Ini adalah buku pertama Titie Said yang kubaca. Pengalaman unik menikmati cerita tentang jaringan narkoba lokal. Premanisme, protitusi, kemiskinan, penghiatan, dendam. Tema yang sangat beragam, buku tipis maka tak heran banyak adegan tergesa. Mbak Titie sendiri mencoba mengankat tema feminism, memperjuang persamaan gender. Seperti perbedaan pandang tentang status. Itulah enaknya laki-laki, sama-sama tidak bermoral tetapi tidak mendapat sebutan jelek. Seolah ada ketidakadilan gender. Betapa wanita sering dilecehkan, menjadi nomor dua, di sini sebagai orang Jawa, wanita menjadi orang sendiko dawuh sama keluarga, terutama suami. Hal-hal yang dulu tabu memang di era sekarang mulai dikikis, atas nama kemajuan zaman, segala kesempatan di dunia ini mencoba setara. Tema seperti ini sekarang sudah banyak dibuat, terutama karya Ayu Utami yang lebih ganas dan vulgar. Perempuan Itu Bernama Anick lebih soft, lebih nyaman diikuti, mungkin karena kolaborasi dengan BNN sehingga bahasanya lebih umum untuk dinikmati luas khalayak.

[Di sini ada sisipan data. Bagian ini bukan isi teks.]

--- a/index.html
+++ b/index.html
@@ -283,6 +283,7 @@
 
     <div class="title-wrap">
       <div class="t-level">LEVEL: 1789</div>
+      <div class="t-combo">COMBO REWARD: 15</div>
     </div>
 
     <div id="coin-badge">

Entah kenapa novel ini tanpa identitas yang biasanya berada di halaman awal, dengan kover polos berdasar warna hitam, tulisan merah menyala memikat ancaman. Tak ada ISBN, tak ada penyuntingan, pun proof reader sehingga teramat disayangkan typo di banyak tempat. Bahkan aturabn dasar seperti titik atau koma, justru berjeda di awal dan belakang kata di beberapa lembar. Justru dua surat lampiran resmi dari BNN (Badan Narkotika Nasional) yang mengucap terima kasih, tercantum lengkap stempel dan ttd Kalakhar BNN, sebagai langkah proaktif dalam memasyarakatkan bahaya penyalahgunaan narkoba dan zat-zat psikomatik. Plus sederat ucapan terima kasih, sehalaman penuh. Sederhana eksotis, kover hitam dengan pengantar BNN di dalamnya!

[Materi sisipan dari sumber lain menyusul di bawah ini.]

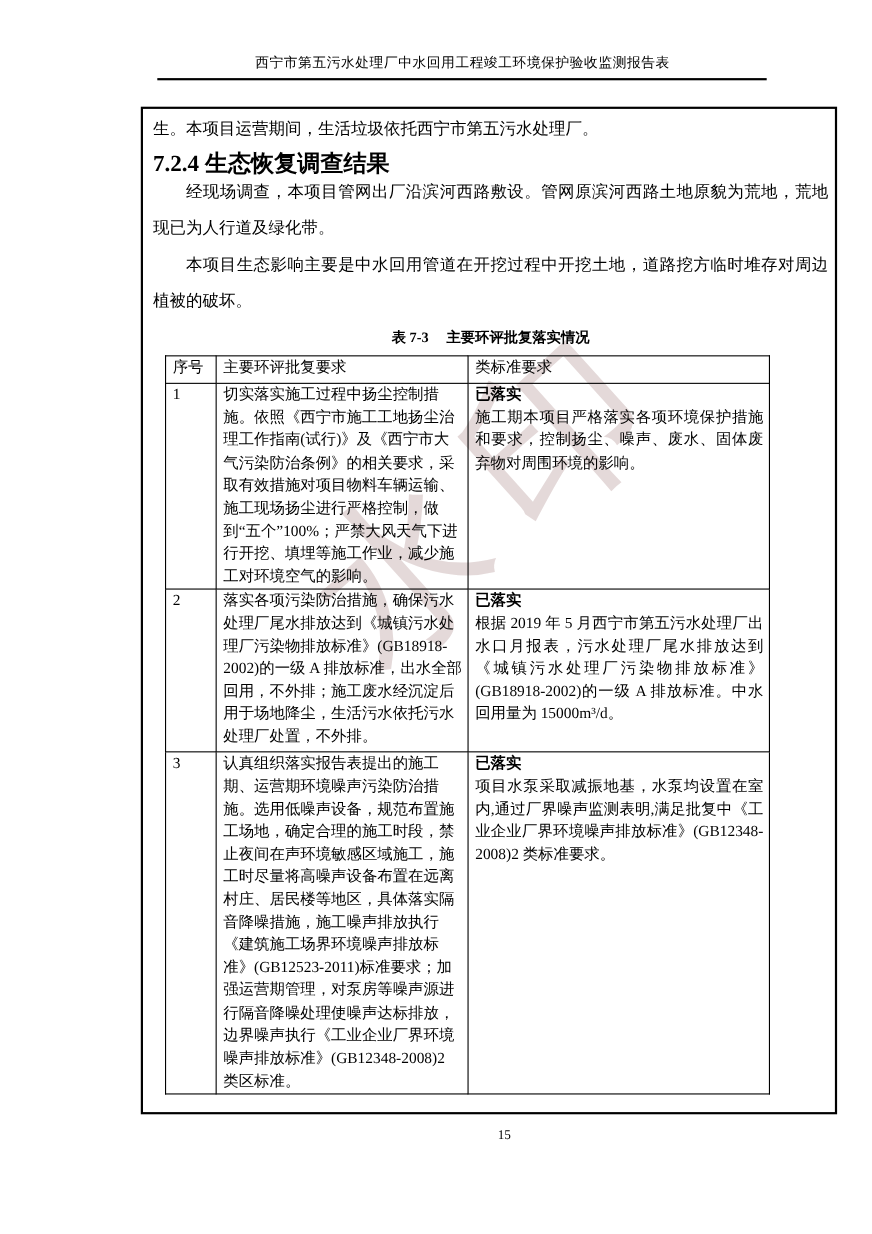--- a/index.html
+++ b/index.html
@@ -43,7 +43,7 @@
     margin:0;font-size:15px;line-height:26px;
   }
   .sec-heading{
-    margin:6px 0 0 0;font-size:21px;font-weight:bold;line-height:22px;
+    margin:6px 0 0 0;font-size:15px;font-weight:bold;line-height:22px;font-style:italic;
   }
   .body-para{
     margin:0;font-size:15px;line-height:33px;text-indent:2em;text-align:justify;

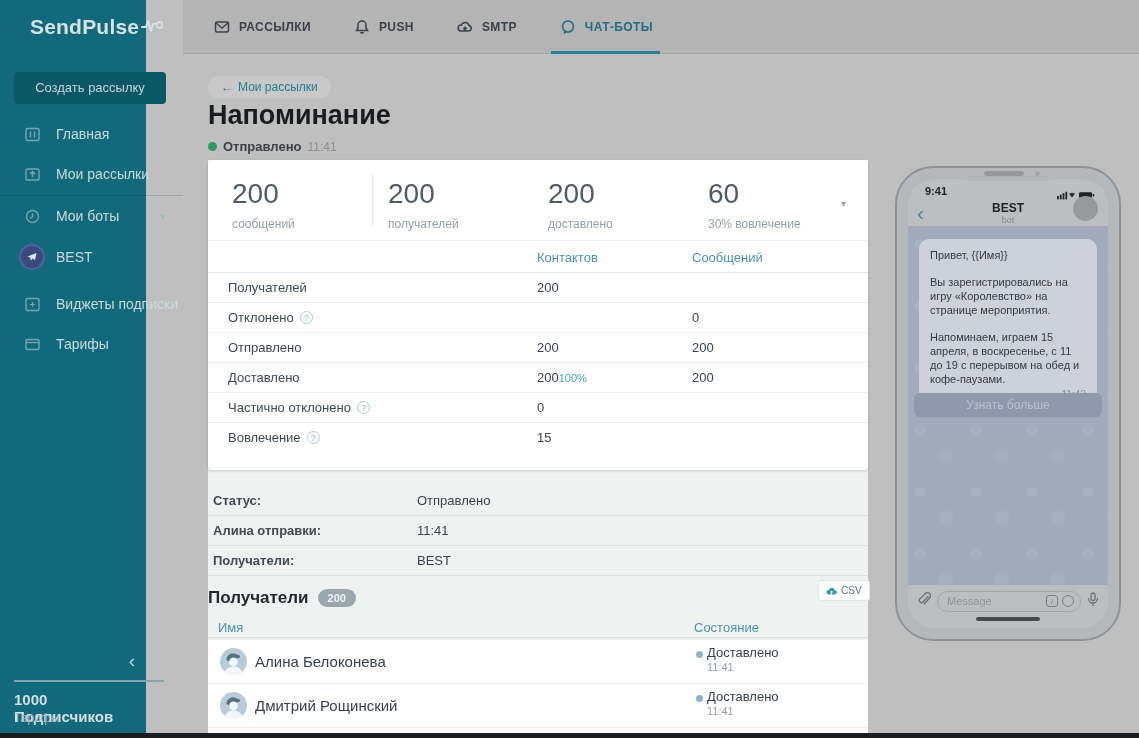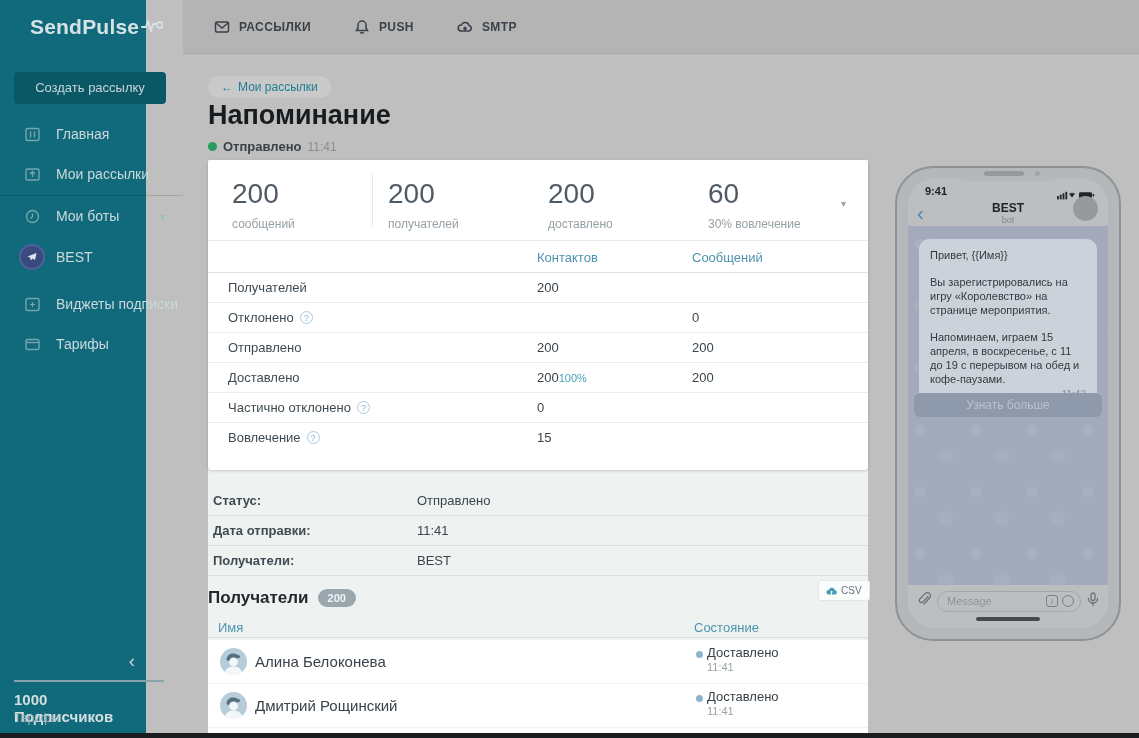--- a/index.html
+++ b/index.html
@@ -236,6 +236,15 @@
       </span>
       <span>SMTP</span>
     </div>
+    <div class="nav-item active">
+      <span class="ic">
+        <svg width="16" height="16" viewBox="0 0 16 16" fill="none" stroke="currentColor" stroke-width="1.6">
+            <circle cx="8" cy="7.5" r="5.5"></circle>
+            <path d="M5.5 12.5L4 14.5"></path>
+          </svg>
+      </span>
+      <span>ЧАТ-БОТЫ</span>
+    </div>
   </div>
 
   <div class="col-bg"></div>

Niat bagus, cerita lumayan bagus, tapi tetap ga bisa memacu andrenalin tanya dan penasaran. Sehingga tebakan akhir bahagia sudah tampak menjadi wajar bahwa jagoan akan selamat. Sekadar bacaan untuk menyelesaikan baca buku Juli ini, sebulan jelang KSK 2020.

Aku bukan Ana, Ana sudah mati. Aku bukan Anick, ia telah mampus. Kotor, minggat, memalukan… jangan panggil aku Ana, jangan panggil aku Anick, panggil aku Amina…”

Perempuan itu Bernama Anick | by Titie Said | Novel kerja sama BNN dengan D’Best dan Diamond | Note: Tidak ada identitas buku | Terbit tahun 2003 | Skor: 3/5

Karawang, 130720 – Bill Withers – In the Name of Love

Thx to Anita Damayanti, tiga dari Sembilan.